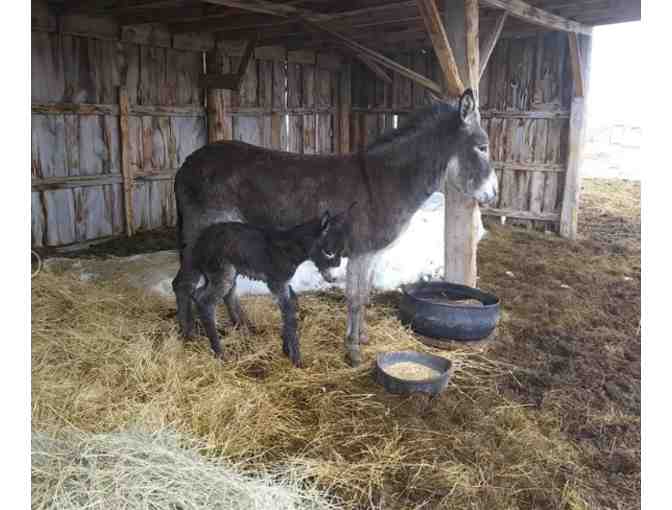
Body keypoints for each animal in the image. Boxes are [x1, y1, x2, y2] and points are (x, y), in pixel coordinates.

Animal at [189, 210, 346, 366]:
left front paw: (286, 349)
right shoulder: (277, 282)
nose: (333, 279)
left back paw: (241, 328)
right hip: (222, 272)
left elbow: (291, 305)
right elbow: (289, 313)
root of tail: (200, 242)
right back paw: (220, 353)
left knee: (204, 295)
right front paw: (296, 359)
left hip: (222, 274)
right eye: (329, 252)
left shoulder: (284, 284)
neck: (290, 248)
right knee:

-.-.-

Exercise :: Output all the data above verbatim, leaving out images.

Worked solution ::
Body keypoints for each animal in the image. Boxes are [x1, y1, x2, y2] and points are (x, y), in pixel coordinates.

Animal at [189, 210, 346, 366]:
left front paw: (286, 349)
right shoulder: (277, 282)
nose: (333, 279)
left back paw: (241, 328)
right hip: (222, 272)
left elbow: (291, 305)
right elbow: (289, 313)
root of tail: (200, 242)
right back paw: (220, 353)
left knee: (204, 295)
right front paw: (296, 359)
left hip: (222, 274)
right eye: (329, 252)
left shoulder: (284, 284)
neck: (290, 248)
right knee:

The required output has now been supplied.